Fotostrecke: Die Karriere von Jules Bianchi
Jules Bianchi wird am 3. August 1989 in Nizza geboren. Der Spross einer Rennfahrerfamilie (Großonkel Lucien gewann 1968 die 24 Stunden von Le Mans und fuhr im selben Jahr beim Formel-1-Grand-Prix von Monaco als Dritter aufs Podium) zeigt schon in jungen Jahren, dass auch er Benzin im Blut hat. Fotostrecke
Frage: "Vom Ablauf her ist also alles so gelaufen, wie es in so einer Situation sein muss?"
Surer: "Von der Rennleitung her ist alles richtig gemacht worden. Als dann dieser Unfall passierte, haben sie sofort das Safety-Car rausgeschickt, um die Situation zu entschärfen, und anschließend das Rennen abgebrochen. Unter dem Schock sucht man immer nach einem Schuldigen. Ich denke, das war einfach ein sehr dummer Unfall."
Frage: "In einigen Medien wird über die Position des Radladers diskutiert, der während das Rennen unter doppelt Gelb noch lief, vor den Reifenstapeln vorzufinden war.

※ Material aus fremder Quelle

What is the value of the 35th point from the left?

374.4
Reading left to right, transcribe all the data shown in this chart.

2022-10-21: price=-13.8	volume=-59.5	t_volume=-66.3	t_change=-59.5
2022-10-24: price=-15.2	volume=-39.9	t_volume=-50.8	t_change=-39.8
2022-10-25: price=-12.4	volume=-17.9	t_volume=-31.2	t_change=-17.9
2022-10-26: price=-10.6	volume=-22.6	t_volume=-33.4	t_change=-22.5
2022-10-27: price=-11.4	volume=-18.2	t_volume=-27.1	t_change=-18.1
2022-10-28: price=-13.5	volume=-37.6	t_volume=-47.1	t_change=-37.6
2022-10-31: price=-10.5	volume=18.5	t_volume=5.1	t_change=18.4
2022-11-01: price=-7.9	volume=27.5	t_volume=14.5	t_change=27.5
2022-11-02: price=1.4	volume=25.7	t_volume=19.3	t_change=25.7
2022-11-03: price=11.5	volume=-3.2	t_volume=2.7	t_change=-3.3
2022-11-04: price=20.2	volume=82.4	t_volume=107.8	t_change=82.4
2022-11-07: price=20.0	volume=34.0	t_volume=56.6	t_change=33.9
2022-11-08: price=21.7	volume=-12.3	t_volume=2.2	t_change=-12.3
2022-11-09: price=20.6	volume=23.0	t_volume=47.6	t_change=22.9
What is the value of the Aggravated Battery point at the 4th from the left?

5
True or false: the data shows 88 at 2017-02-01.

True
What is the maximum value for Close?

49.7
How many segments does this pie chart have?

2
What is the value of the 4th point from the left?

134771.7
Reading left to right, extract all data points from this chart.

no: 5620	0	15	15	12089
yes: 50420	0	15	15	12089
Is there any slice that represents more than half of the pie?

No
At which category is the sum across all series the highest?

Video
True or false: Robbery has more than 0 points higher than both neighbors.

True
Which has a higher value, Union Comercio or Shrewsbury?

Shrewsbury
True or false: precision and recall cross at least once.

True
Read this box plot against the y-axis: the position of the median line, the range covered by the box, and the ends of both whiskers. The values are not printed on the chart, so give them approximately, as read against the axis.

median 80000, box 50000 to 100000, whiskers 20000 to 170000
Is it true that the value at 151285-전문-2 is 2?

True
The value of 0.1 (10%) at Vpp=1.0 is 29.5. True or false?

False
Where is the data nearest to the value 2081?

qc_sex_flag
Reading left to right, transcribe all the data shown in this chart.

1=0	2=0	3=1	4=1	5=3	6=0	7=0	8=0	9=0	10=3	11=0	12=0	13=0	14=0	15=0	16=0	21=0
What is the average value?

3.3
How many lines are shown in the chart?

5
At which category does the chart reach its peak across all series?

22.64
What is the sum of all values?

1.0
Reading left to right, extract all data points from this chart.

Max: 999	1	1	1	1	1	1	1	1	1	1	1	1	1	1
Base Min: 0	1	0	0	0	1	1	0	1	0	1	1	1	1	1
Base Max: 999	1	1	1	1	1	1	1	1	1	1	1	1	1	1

War das auch ein normaler Vorgang?"
Surer: "Wir sehen das laufend, auch während der Trainings. Wenn einer rausfliegt, fährt der Stapler dahin, holt das Auto ab und fährt es so schnell wie möglich hinter die Reifenstapel. Das ist ein Vorgang, der an diesem Wochenende schon mehrmals stattfand. Es gab ja einige Abflüge, vor allem am Samstagmorgen. Auch Lewis Hamiltons Auto wurde so geborgen."
"Das ist ein ganz normaler Vorgang, deswegen wurde noch nie ein Training unterbrochen, denn genau dafür gibt es ja diese Flaggenzeichen, dass man eben an dieser Stelle langsam fahren muss. Das passiert möglichst schnell, denn wenn man jedes Mal abbrechen müsste, würde man gar kein richtiges Training oder kein richtiges Rennen mehr hinbringen. Die Lage ist klar. Es gibt Gelb, das heißt Überholverbot, Geschwindigkeit reduzieren. Und es gibt doppelt Gelb, dann sind Menschen auf der Fahrbahn und der Fahrer muss verlangsamen, deutlich verlangsamen. Andere haben es gemacht."
Frage: "Also können wir zusammenfassen: Von Seiten der Rennleitung alles richtig gemacht, den Regeln entsprechend. Über eine Sache wurde auch diskutiert, das war der Abtransport von Jules Bianchi, der nicht im Hubschrauber passierte, sondern im Krankenwagen. Welche Informationen hast du, warum das so war?"
Surer: "Die offizielle Variante ist, dass das Umladen in den Hubschrauber umständlicher gewesen wäre als ihn direkt mit dem Krankenwagen zum Krankenhaus zu fahren. Er wurde auch von einer Polizeieskorte begleitet, da gab es also keine Verzögerungen. Es war offensichtlich der schnellere Weg."
"Zudem kam die Dunkelheit dazu, was für den Hubschrauber nicht ideal ist. Ich denke beides hat zu der Entscheidung beigetragen, ihn so zu transportieren. Eines muss man sagen: Im Krankenwagen kann er besser betreut werden als im Hubschrauber, wenn der Zustand kritisch ist. Vielleicht ist das auch ein Hintergrund, der nicht diskutiert wurde. Der Hubschrauber stand da, der war startklar. Man hat sich wohl aus medizinischen Gründen anders entschieden."